### Reading passage
Metamath Proof Explorer

Theorem sramulr

Description: Multiplicative operation of a subring algebra. (Contributed by Stefan O'Rear, 27-Nov-2014) (Revised by Mario Carneiro, 4-Oct-2015) (Revised by Thierry Arnoux, 16-Jun-2019) (Revised by AV, 29-Oct-2024)

	Ref	Expression
Hypotheses	srapart.a	⊢ ( 𝜑 → 𝐴 = ( ( subringAlg ‘ 𝑊 ) ‘ 𝑆 ) )
	srapart.s	⊢ ( 𝜑 → 𝑆 ⊆ ( Base ‘ 𝑊 ) )
Assertion	sramulr	⊢ ( 𝜑 → ( ._r ‘ 𝑊 ) = ( ._r ‘ 𝐴 ) )

Proof

Step	Hyp	Ref	Expression
1		srapart.a	⊢ ( 𝜑 → 𝐴 = ( ( subringAlg ‘ 𝑊 ) ‘ 𝑆 ) )

### Given entries
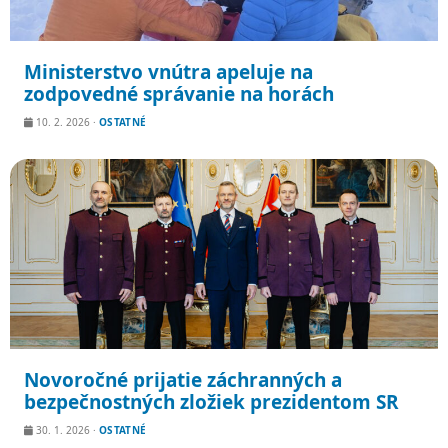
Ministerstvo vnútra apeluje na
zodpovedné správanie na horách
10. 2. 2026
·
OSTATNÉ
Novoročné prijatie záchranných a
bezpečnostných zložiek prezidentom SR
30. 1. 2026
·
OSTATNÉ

* * *

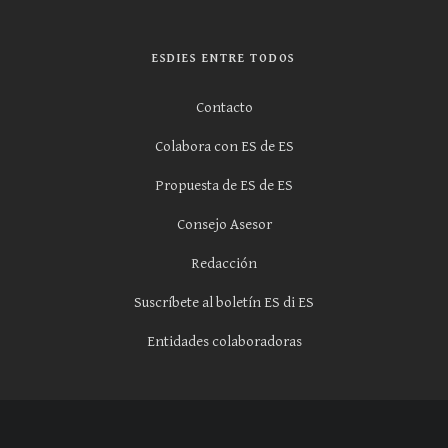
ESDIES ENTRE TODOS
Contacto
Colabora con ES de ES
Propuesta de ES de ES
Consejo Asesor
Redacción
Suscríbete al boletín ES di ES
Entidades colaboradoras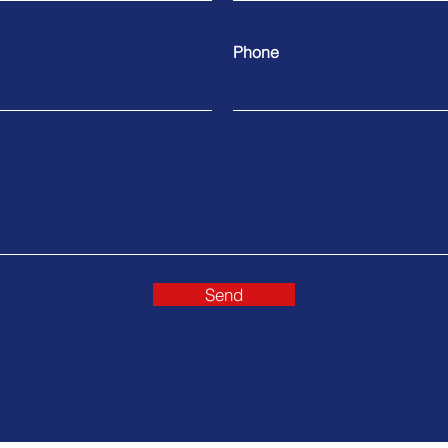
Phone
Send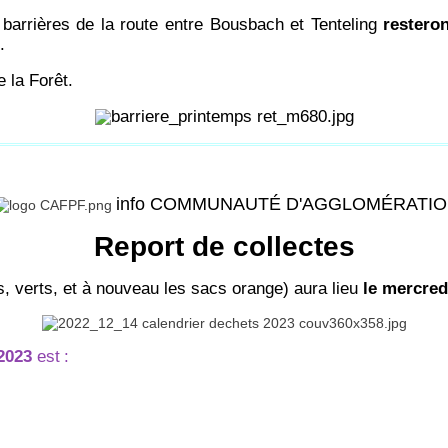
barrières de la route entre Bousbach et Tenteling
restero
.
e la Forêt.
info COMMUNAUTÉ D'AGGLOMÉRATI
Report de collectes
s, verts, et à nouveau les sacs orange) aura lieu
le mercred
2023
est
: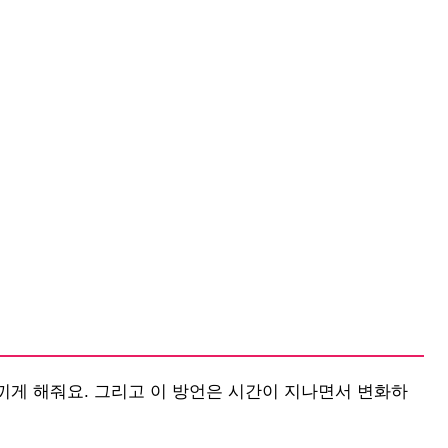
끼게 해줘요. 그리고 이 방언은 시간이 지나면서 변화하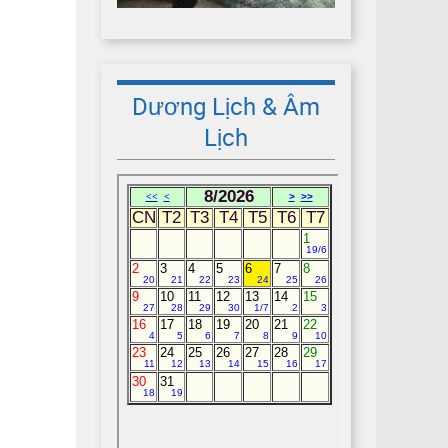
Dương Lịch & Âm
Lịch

### Problems to solve
**1.** Sum up the Metamath page for theorem sramulr in two sentences.
**2.** Restate the stretch of the Metamath page for theorem sramulr from "Theorem sramulr" through "by AV, 29-Oct-2024)", substituting "Additive" for "Multiplicative".
**3.** Carry on the Metamath page for theorem sramulr from the point where it stops.

### Responses by task
**1.** The page presents theorem sramulr from the Metamath Proof Explorer, which describes the multiplicative operation of a subring algebra. Given the hypotheses that A is the subring algebra of W on S and that S is a subset of the base of W, it asserts that the multiplication of W equals the multiplication of A.

**2.**
Theorem sramulr

Description: Additive operation of a subring algebra. (Contributed by Stefan O'Rear, 27-Nov-2014) (Revised by Mario Carneiro, 4-Oct-2015) (Revised by Thierry Arnoux, 16-Jun-2019) (Revised by AV, 29-Oct-2024)

**3.**
2		srapart.s	⊢ ( 𝜑 → 𝑆 ⊆ ( Base ‘ 𝑊 ) )
3		mulridx	⊢ ._r = Slot ( ._r ‘ ndx )
4		scandxnmulrndx	⊢ ( Scalar ‘ ndx ) ≠ ( ._r ‘ ndx )
5		vscandxnmulrndx	⊢ ( ·_𝑠 ‘ ndx ) ≠ ( ._r ‘ ndx )
6		ipndxnmulrndx	⊢ ( ·_𝑖 ‘ ndx ) ≠ ( ._r ‘ ndx )
7	1 2 3 4 5 6	sralem	⊢ ( 𝜑 → ( ._r ‘ 𝑊 ) = ( ._r ‘ 𝐴 ) )